Here is similarity_matrix:

def similarity_matrix(y_pred):
    # S = [\hatX_k \dot \hatX_k^T / p_k]
    s = torch.mm(y_pred, y_pred.t())/y_pred.size()[1]
    return s

Here is custom_loss:

def custom_loss(y_pred, y_true, s_v, local_s):
    S = similarity_matrix(y_pred)
    loss = torch.tensor(0, requires_grad=True, dtype=float)
    for i in range(S.size(0)):
        x = S[i] + sys.float_info.epsilon
        temp = x * torch.log(x) + (1 - x) * torch.log(1 - x)
        loss = loss - temp.sum()

    loss3 = loss/y_pred.size(0)
    # frobenius norm || \hatX_k - X_k ||^2_F
    loss1 = torch.norm(y_pred-y_true, p='fro')

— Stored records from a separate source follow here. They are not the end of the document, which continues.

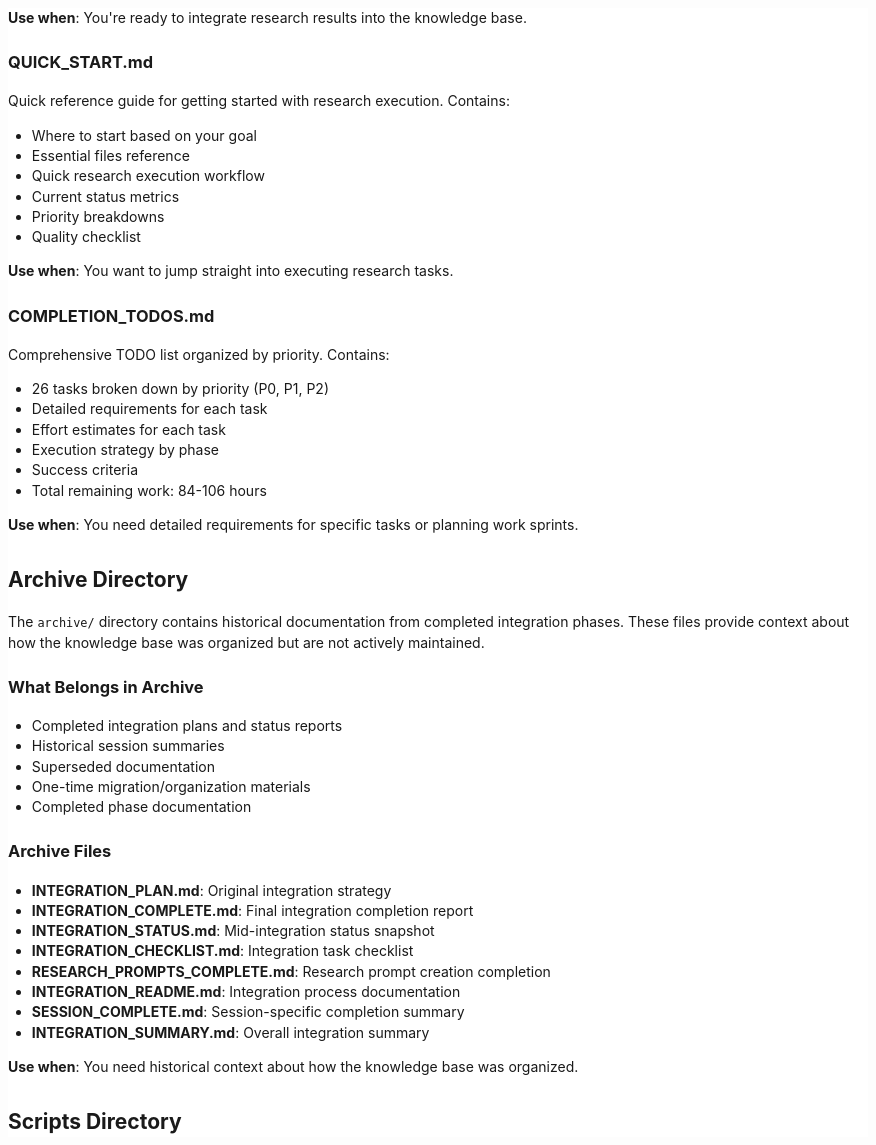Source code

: **Use when**: You're ready to integrate research results into the knowledge base.

### QUICK_START.md
Quick reference guide for getting started with research execution. Contains:
- Where to start based on your goal
- Essential files reference
- Quick research execution workflow
- Current status metrics
- Priority breakdowns
- Quality checklist

**Use when**: You want to jump straight into executing research tasks.

### COMPLETION_TODOS.md
Comprehensive TODO list organized by priority. Contains:
- 26 tasks broken down by priority (P0, P1, P2)
- Detailed requirements for each task
- Effort estimates for each task
- Execution strategy by phase
- Success criteria
- Total remaining work: 84-106 hours

**Use when**: You need detailed requirements for specific tasks or planning work sprints.

## Archive Directory

The `archive/` directory contains historical documentation from completed integration phases. These files provide context about how the knowledge base was organized but are not actively maintained.

### What Belongs in Archive

- Completed integration plans and status reports
- Historical session summaries
- Superseded documentation
- One-time migration/organization materials
- Completed phase documentation

### Archive Files

- **INTEGRATION_PLAN.md**: Original integration strategy
- **INTEGRATION_COMPLETE.md**: Final integration completion report
- **INTEGRATION_STATUS.md**: Mid-integration status snapshot
- **INTEGRATION_CHECKLIST.md**: Integration task checklist
- **RESEARCH_PROMPTS_COMPLETE.md**: Research prompt creation completion
- **INTEGRATION_README.md**: Integration process documentation
- **SESSION_COMPLETE.md**: Session-specific completion summary
- **INTEGRATION_SUMMARY.md**: Overall integration summary

**Use when**: You need historical context about how the knowledge base was organized.

## Scripts Directory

    loss2 = torch.norm(s_v-local_s, p='fro')
    total_loss = loss1 + loss2 + loss3
    return total_loss

Thanks for the code. Sorry, but I cannot find the error.
Could you post a minimal, executable code snippet using random input tensors, so that we could debug it, please?

1 Like

I solve this problem. There was nothing wrong in the code, and pytorch and torchvision were up to date. I thought it may be caused by incompatibilities between packages, so I reinstall anaconda and its environment. Then it works. Thank you very much!